Kammergericht:
Beschluss vom 11. August 2009
Aktenzeichen: 5 W 88/09

(KG: Beschluss v. 11.08.2009, Az.: 5 W 88/09)

Tenor

1. Auf die sofortige Beschwerde der Antragstellerin wird der Beschluss der Kammer für Handelssachen 97 des Landgerichts Berlin vom 17. Juni 2009 - 97 O 124/09 - teilweise geändert:

a) Der Antragsgegnerin wird bei Vermeidung eines für jeden Fall der Zuwiderhandlung festzusetzenden Ordnungsgeldes bis zu 250.000 €, ersatzweise Ordnungshaft oder einer Ordnungshaft bis zu sechs Monaten, zu vollstrecken an ihren Geschäftsführern, untersagt,

im geschäftlichen Verkehr zu Zwecken des Wettbewerbs

im Internet mit der Bezeichnung "maßgeschneiderte Hemden" für maßkonfektionierte Hemden zu werben.
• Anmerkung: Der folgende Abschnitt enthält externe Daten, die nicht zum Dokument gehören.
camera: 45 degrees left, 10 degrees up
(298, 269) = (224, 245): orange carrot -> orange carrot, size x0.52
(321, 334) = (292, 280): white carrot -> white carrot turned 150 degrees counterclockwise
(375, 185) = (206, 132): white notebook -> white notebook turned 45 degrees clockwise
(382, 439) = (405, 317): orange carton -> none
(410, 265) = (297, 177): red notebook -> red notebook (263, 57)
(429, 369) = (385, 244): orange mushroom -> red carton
b) Der weitergehende Antrag der Antragstellerin wird zurückgewiesen.

2. Die weitergehende sofortige Beschwerde der Antragstellerin wird zurückgewiesen.

3. Die Antragstellerin hat die Kosten des erstinstanzlichen Verfahrens zu tragen. Von den Kosten des Beschwerdeverfahrens haben die Parteien je 1/2 zu tragen.
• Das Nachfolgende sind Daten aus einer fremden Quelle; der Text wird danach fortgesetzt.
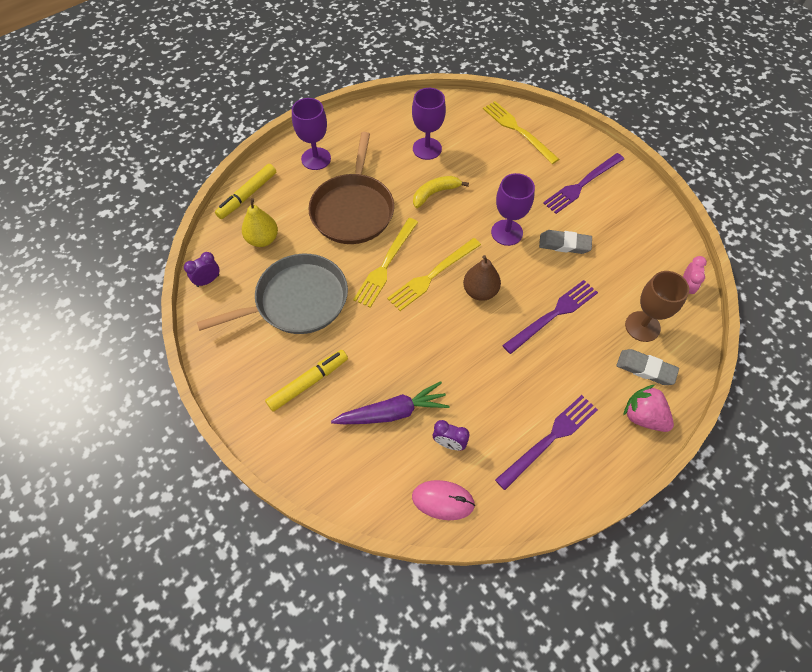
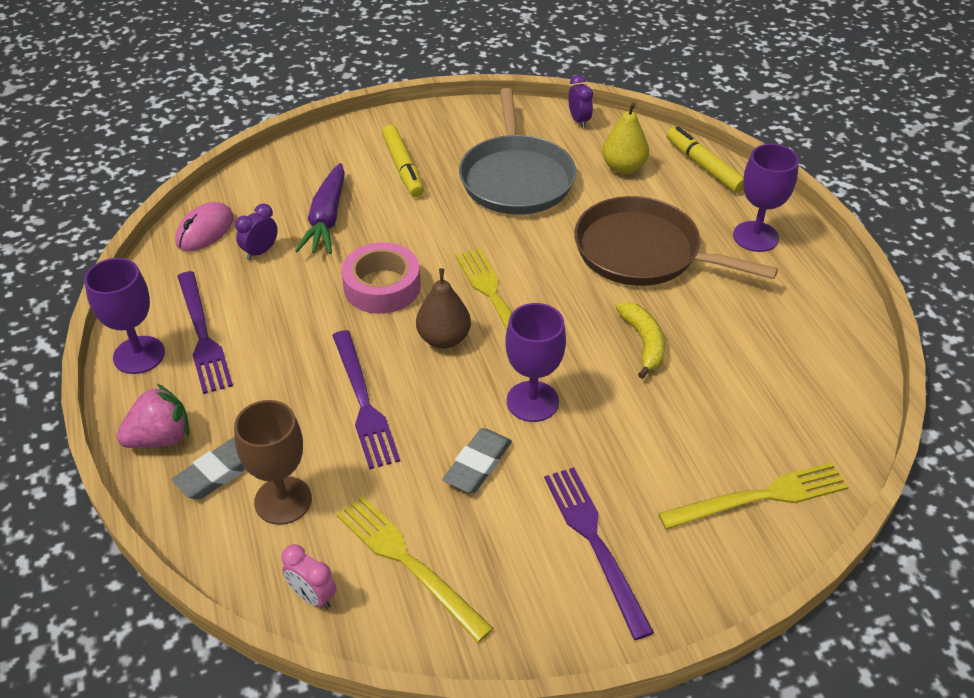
camera: 110 degrees right, 15 degrees down
(386, 264) = (534, 261): yellow fork -> yellow fork (408, 563)
(427, 149) = (745, 360): purple goblet -> purple goblet (139, 355)
(449, 344) = (382, 286): none -> pink tape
4. Der Wert des Beschwerdeverfahrens beträgt 20.000 €.

Gründe

I.

Die sofortige Beschwerde der Antragstellerin ist zulässig, § 567 Abs. 1 Nr. 1, § 569 ZPO. Sie ist auch teilweise begründet, §§ 935, 940 ZPO.

1. Das Landgericht hat den von der Antragstellerin erstinstanzlich allein gestellten und mit der sofortigen Beschwerde zweitinstanzlich weiterverfolgten Unterlassungsantrag (hinsichtlich der Bezeichnung "Maßhemd" für maßkonfektionierte Hemden) zutreffend verneint, § 8 Abs. 1 UWG in Verbindung mit § 3 Abs. 1, § 5 Abs. 1, S. 1, S. 2 Nr. 1, Abs. 2, § 5a Abs. 2 UWG.
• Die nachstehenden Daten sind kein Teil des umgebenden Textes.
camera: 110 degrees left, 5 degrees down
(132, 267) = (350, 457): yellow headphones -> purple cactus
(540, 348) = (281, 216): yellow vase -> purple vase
Nach der hier maßgeblichen Auffassung der umworbenen Verkehrskreise (Endverbraucher im Bekleidungsmarkt, die über das Internet bestellen wollen und zu denen auch die Mitglieder des Senats gehören) ist die Bezeichnung "Maßhemd" für die von der Antragsgegnerin angebotenen maßkonfektionierten Hemden nicht irreführend.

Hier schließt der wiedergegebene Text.